**WHAT IS EXPECTED**
Exact copy, pictures excluded: output the lines from the opening of the entries through the line bearing "left wrist: (1257, 1163, -13)".

**MATERIAL TO PROCESS**
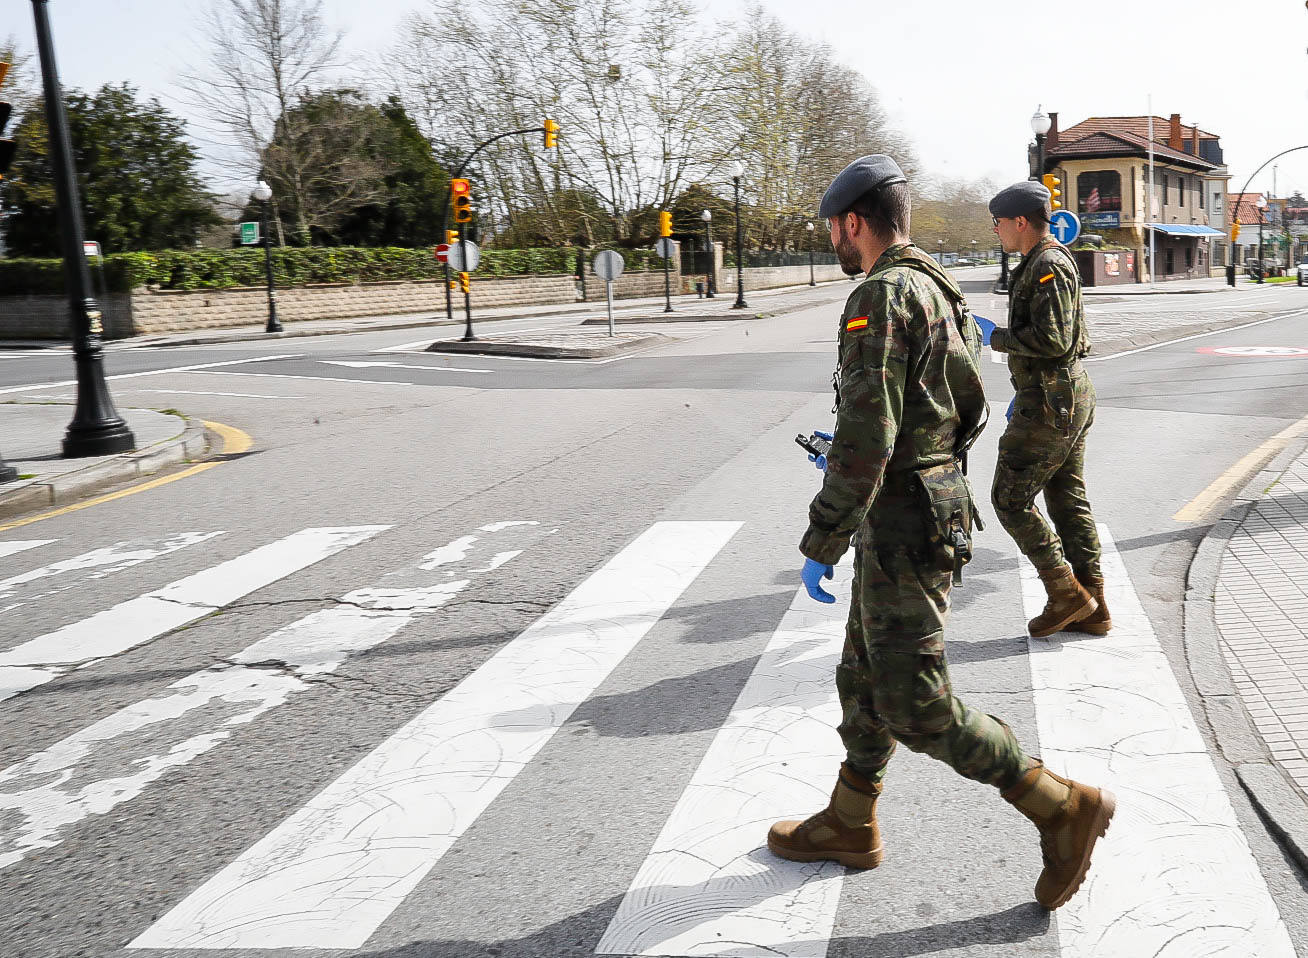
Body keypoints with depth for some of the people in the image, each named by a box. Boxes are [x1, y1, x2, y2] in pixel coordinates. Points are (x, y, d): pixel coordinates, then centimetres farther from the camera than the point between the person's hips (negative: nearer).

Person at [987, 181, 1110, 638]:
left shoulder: (1048, 267, -16)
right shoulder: (1047, 262, 17)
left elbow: (1051, 339, -26)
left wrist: (998, 338, -12)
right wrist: (1025, 396, 25)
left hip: (1049, 403, -10)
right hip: (1072, 395, 11)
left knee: (1011, 499, -3)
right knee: (1069, 500, 12)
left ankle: (1066, 594, 2)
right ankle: (1091, 607, 17)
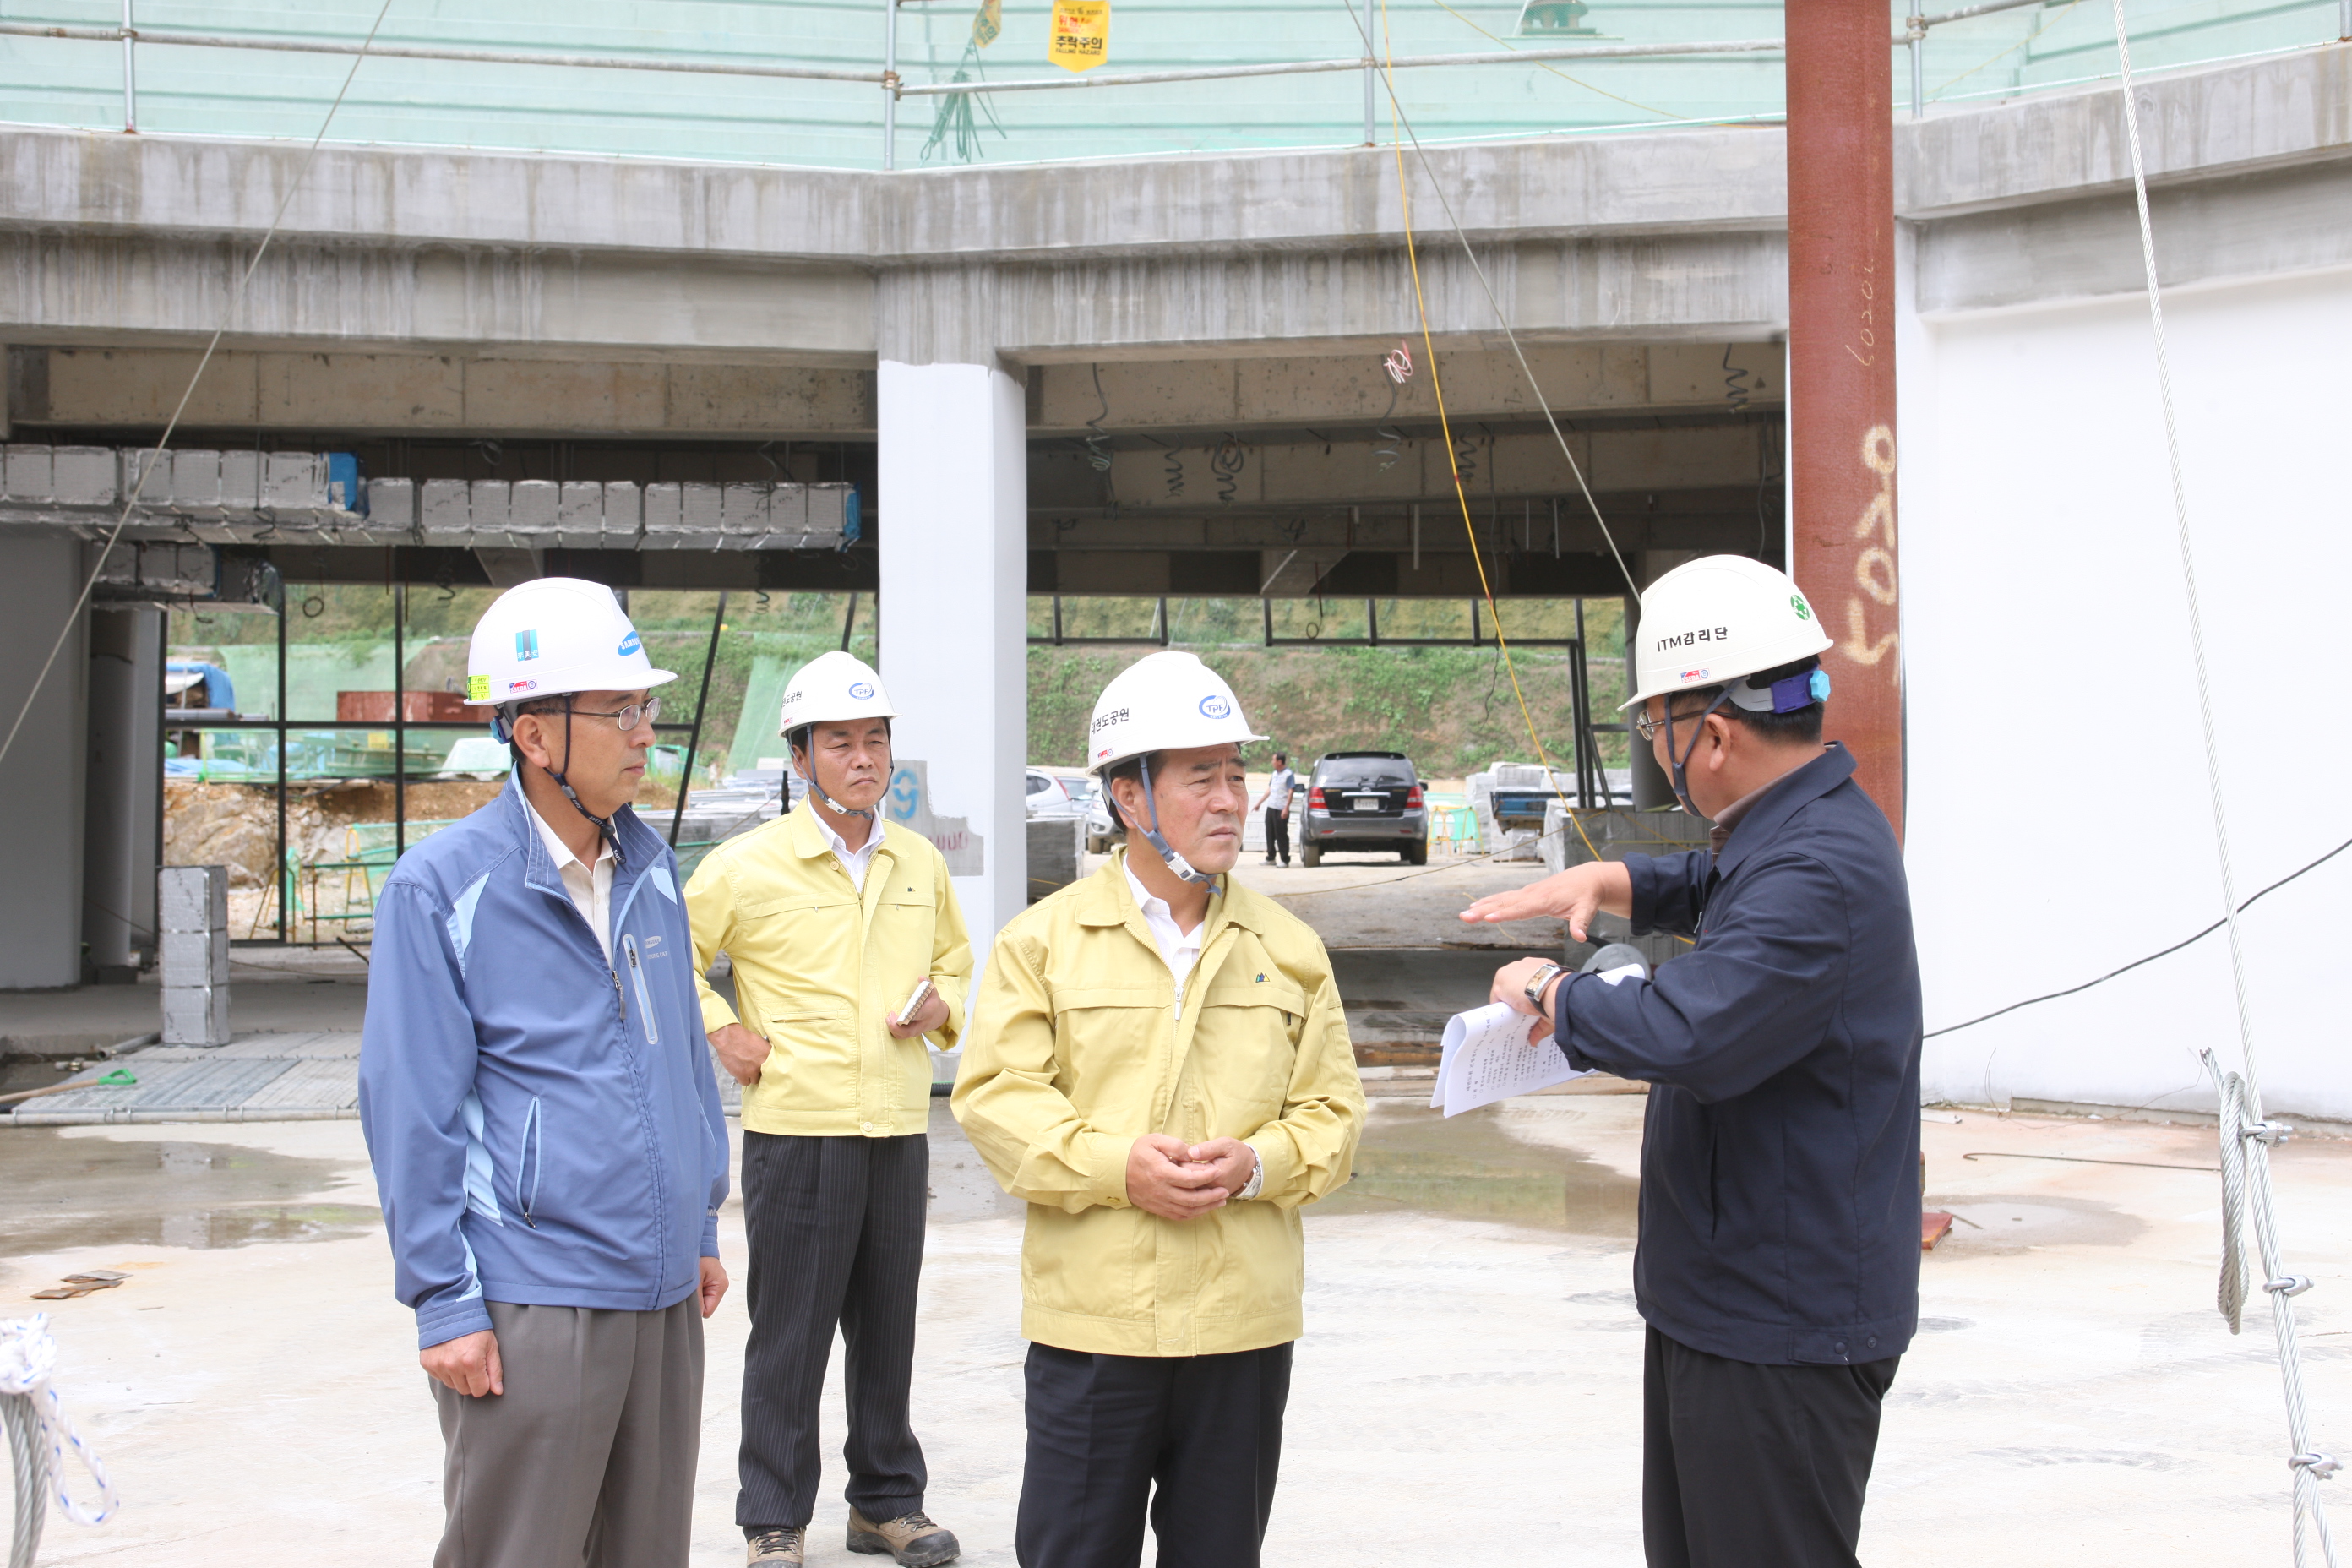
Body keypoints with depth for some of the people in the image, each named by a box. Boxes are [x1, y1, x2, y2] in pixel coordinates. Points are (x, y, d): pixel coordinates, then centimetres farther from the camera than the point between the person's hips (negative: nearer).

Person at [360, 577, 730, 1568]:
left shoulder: (650, 864, 10)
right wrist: (444, 1304, -10)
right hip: (531, 1305, -6)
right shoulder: (443, 886, -9)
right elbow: (410, 1110, -9)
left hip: (662, 1294, 6)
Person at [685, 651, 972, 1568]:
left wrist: (941, 1006, 4)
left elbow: (954, 961, 24)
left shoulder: (920, 863, 10)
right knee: (789, 1336, 1)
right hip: (796, 1126, -4)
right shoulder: (747, 866, -5)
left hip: (899, 1130, 4)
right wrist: (718, 1030, -4)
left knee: (887, 1327, 12)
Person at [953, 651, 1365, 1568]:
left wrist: (1257, 1163, -13)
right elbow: (993, 1096, -5)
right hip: (1090, 1319, -2)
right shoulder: (1045, 939, 1)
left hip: (1244, 1325, 3)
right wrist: (1117, 1164, -17)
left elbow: (1333, 1110, 8)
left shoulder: (1287, 948, 8)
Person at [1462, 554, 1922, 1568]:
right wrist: (1607, 882, 13)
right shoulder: (1798, 829, 10)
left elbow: (1684, 1034, -37)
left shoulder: (1820, 873, -25)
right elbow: (1718, 889, 33)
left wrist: (1551, 994, -18)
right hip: (1721, 1301, 11)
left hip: (1781, 1337, -11)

**SOLUTION BELOW**
Body keypoints with depth for some of the people in the image, each named by a box. Boxes are [x1, y1, x2, y2] in pixel coordinates. Points are (x, y, d): pixel coordinates, then centimetres farther from the camera than the point between the person's hips (negative: nearer).

Person at [987, 181, 1110, 638]:
left shoulder: (1048, 267, -16)
right shoulder: (1047, 262, 17)
left elbow: (1051, 339, -26)
left wrist: (998, 338, -12)
right wrist: (1025, 396, 25)
left hip: (1049, 403, -10)
right hip: (1072, 395, 11)
left knee: (1011, 499, -3)
right knee: (1069, 500, 12)
left ankle: (1066, 594, 2)
right ankle: (1091, 607, 17)
Body keypoints with depth for some of the people in the image, each named by a box. Boxes are [x1, y1, x2, y2] in pixel coordinates. Points are (x, y, d): pixel coordinates, then centimetres farther from the camera than the point between the person's hips (negative: nearer).

Person at [360, 577, 730, 1568]:
left shoulder: (650, 864, 10)
right wrist: (444, 1304, -10)
right hip: (531, 1305, -6)
right shoulder: (443, 886, -9)
right elbow: (410, 1110, -9)
left hip: (662, 1294, 6)
Person at [685, 651, 972, 1568]:
left wrist: (941, 1006, 4)
left elbow: (954, 961, 24)
left shoulder: (920, 863, 10)
right knee: (789, 1336, 1)
right hip: (796, 1126, -4)
right shoulder: (747, 866, -5)
left hip: (899, 1130, 4)
right wrist: (718, 1030, -4)
left knee: (887, 1327, 12)
Person at [953, 651, 1365, 1568]:
left wrist: (1257, 1163, -13)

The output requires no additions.